29.04.2007

Sortir le dialogue de la confidentialité

Heure, chaîne, date confidentielles... Petit rattrapage!

28.04.2007

De quoi a peur M. Sarkozy?

C'est fait! La rencontre a eu lieu. Service minimum. Sur une chaîne du câble confidentielle, à une heure de faible écoute. Oui, il y avait les radios mais bon vous ne m'ôterez pas de l'idée que rien ne vaut une chaîne hertzienne à une heure de très grande écoute.
 
Finalement Sarkozy a gagné sur ce point. Sur ce point seulement, parce que la rencontre a eu lieu et qu'elle a mis en relief la convergence des deux candidats. Malgré le ralliement conditionnel et conditionné de nombreux élus UDF, en majorité des députés dont la faculté à prendre des décisions a été stimulée par la proximité de l'échéance électorale (c'est vrai que pour des centristes ils ont été prompts à la détente), malgré le recentrage d'un discours qui fleurait naguère les accents frontisants, Sarkozy ne mordra pas aussi largement qu'il le souhaitait dans le gros gâteau des électeurs centristes.
 
Vous me direz, il est toujours en tête, son avance est confortable, il la gère bien, il n'a pas besoin de la majorité des électeurs centristes, quelques uns lui suffisent; contrairement à Royal qui elle est acculée et doit prendre le maximum de voix au centre... Sauf, sauf! Sauf s'il y a un électrochoc! Gérer l'avance c'est noyer la campagne pour que rien ne se passe. Et ce dont M. Sarkozy avait peur c'est justement que cette rencontre ne soit perçue comme un moment important voire historique. Il a naturellement tout fait pour qu'elle n'ait pas lieu et maintenant qu'elle a eu lieu il a intérêt à tout faire pour en minimiser l'importance...
 
Que devons-nous juger de cette rencontre? A dire vrai, si l'on s'attache au fond, pour peu qu'on ait un peu suivi la campagne, rien de bien nouveau n'a été dit. Les convergences et les divergences avaient déjà été bien affirmée et tout le monde les connaissait. La rencontre tient plus du symbolique que du pragmatique.  Quel symbole? Le dialogue, le dialogue comme méthode démocratique, comme base irremplaçable de la démocratie. Le dialogue qui s'oppose à la manière un peu brutale, parce qu'unilatérale, brutale, parce qu'imposée et non consentie, brutale, parce que fondée sur l'autoritarisme plus que sur la persuasion. Un autre projet de société, parce que c'est de cela surtout qu'il s'agit, s'est donné à voir, d'où l'importance de la télévision, un projet de société dont le dialogue entre Bayrou et Royal se voulait la preuve. La démocratie par la preuve, la démocratie par les actes. Toute la méthode Royal est là.
 
Bien sûr, il ne s'agissait pas d'un véritable débat. Bien sûr il s'agissait plus d'une représentation de débat. Chacun (surtout Bayrou pour être honnête) avait beaucoup de recul par rapport à lui même et à son propre discours.
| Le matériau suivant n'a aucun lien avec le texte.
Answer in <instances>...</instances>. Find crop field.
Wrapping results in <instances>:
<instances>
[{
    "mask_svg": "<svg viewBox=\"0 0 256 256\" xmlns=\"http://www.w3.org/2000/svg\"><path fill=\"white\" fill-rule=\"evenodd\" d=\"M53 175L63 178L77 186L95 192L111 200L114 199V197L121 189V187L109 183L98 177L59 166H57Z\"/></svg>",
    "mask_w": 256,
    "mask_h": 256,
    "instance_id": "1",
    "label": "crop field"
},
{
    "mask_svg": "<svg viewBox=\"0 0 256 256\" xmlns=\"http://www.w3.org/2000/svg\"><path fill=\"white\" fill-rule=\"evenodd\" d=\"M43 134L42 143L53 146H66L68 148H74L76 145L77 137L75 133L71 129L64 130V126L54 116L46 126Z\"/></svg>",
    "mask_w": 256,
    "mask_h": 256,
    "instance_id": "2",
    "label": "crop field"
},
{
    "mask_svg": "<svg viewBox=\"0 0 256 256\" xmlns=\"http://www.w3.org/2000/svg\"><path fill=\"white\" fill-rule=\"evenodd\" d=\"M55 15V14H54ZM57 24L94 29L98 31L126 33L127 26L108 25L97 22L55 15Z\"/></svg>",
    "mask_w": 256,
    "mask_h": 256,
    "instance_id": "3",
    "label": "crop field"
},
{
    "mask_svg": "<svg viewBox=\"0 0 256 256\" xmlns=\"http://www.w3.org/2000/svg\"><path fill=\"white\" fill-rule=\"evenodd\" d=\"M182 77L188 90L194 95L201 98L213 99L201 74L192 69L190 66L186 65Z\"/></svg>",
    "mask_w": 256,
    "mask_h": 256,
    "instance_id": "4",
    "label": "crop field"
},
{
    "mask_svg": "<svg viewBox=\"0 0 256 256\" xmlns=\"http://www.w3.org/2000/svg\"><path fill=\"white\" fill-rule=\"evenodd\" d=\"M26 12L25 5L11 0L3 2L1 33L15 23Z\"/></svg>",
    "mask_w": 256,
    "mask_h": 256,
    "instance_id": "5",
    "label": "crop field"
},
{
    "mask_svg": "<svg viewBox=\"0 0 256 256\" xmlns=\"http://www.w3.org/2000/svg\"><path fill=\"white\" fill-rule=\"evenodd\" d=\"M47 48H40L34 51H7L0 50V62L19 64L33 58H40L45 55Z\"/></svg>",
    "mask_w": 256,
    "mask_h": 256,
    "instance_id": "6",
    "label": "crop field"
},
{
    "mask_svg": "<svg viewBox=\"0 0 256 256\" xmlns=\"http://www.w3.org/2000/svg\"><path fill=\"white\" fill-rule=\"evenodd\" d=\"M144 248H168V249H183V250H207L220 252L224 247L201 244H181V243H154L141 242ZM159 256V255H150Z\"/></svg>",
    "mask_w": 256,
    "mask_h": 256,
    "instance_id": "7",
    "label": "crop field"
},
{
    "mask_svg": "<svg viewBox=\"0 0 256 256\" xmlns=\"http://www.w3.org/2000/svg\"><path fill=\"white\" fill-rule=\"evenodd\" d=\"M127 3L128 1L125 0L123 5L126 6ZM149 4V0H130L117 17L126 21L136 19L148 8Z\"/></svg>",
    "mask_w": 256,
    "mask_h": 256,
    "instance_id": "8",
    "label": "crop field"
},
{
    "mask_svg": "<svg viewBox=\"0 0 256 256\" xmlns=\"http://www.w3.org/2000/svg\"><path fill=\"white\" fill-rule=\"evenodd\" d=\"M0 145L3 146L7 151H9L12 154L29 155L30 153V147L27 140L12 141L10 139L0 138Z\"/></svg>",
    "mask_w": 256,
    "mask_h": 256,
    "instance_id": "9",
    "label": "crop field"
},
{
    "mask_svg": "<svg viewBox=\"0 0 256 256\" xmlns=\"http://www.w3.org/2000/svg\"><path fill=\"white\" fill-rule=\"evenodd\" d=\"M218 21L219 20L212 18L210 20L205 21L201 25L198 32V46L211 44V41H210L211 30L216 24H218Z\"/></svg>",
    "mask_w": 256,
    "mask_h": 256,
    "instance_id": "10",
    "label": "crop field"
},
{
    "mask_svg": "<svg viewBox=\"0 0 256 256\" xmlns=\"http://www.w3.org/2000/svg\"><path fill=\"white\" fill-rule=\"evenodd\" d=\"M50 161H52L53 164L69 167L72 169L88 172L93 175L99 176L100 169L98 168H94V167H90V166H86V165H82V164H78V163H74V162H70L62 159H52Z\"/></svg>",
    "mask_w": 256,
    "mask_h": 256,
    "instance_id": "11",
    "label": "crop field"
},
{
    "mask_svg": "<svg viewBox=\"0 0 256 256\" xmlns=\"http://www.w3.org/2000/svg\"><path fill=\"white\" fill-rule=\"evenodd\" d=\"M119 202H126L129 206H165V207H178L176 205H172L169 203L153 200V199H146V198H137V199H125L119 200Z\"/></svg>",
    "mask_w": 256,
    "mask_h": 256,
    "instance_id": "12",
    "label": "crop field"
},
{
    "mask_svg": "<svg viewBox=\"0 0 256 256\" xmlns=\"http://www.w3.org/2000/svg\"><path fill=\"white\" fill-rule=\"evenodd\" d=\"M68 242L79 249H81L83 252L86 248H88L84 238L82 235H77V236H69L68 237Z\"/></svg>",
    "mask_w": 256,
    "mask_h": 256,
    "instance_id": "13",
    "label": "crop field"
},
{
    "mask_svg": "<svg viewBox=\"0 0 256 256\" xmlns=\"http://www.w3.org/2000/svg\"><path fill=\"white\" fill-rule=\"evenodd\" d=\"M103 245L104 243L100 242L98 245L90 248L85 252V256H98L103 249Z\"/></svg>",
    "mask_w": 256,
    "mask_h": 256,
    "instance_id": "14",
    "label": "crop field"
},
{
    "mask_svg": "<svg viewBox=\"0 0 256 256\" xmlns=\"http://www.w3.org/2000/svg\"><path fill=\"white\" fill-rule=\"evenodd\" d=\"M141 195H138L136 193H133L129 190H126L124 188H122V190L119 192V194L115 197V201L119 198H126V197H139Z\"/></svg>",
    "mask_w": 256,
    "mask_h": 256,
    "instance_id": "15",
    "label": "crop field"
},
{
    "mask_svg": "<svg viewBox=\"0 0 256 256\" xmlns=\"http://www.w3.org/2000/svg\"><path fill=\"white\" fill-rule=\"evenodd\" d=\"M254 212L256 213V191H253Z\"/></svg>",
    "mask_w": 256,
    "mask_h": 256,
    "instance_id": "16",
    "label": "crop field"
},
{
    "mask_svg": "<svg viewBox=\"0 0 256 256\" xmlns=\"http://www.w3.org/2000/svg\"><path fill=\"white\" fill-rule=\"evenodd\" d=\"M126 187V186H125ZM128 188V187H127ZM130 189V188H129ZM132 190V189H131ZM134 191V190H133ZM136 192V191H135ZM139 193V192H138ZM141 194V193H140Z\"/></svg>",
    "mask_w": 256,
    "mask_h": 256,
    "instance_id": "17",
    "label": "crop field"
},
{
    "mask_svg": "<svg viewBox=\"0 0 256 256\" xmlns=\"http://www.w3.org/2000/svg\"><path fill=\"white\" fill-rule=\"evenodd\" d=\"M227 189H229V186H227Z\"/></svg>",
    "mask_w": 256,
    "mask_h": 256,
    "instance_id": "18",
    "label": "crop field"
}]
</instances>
Tous deux étaient détendus et souriants conscients d'avoir joué un bon coup, et satisfaits d'avoir réussi à contourner l'omertà  journalistique imposée par Sarkozy et son entourage.
 
Bien sûr, les esprits chagrins diront qu'on s'est ennuyé ferme et que ça manquait et de suspens et d'enjeu. Ceux-là n'ont pas compris le véritable enjeu. Ceux-là n'ont pas compris qu'il s'agissait justement de donner un autre spectacle de la politique.  Ceux-là ne sont intéressés que par le côté effets de manche d'histrions de la joute et nullement par les glissements subtils (et moins subtils d'ailleurs) qui s'opèrent dans le champ politique. J'aime le débat, j'aime la confrontation mais c'est bien que des discutions apaisées, qui se passent généralement en off, puissent avaoir lieu au grand jour. Le vrai mensonge c'est de laisser croire que toute la vie politique se réduit aux joutes télévisées! Le vrai mensonge serait de dire que la vraie physionomie de l'assemblée nationale est celle que l'on voit les jours où les caméras sont présentes. Oui, il y a des prises de contact de part et d'autre, oui elle se passe souvent dans la connivence et dans la concertation détendue. Finalement ce rendez-vous était un moment salutaire, parce que fort rare, de vérité politique.
 
Je laisse le soin à d'autres de compter les bons points et les mauvais points, de les distribuer de manière plus ou moins équitable. Les polémiques, je m'en passe pour le moment, qu'elles viennent de la gauche ou de la droite. Les débats citoyens houleux, je me les réserve pour l'après élection. Gardons-nous de  vaines attaques.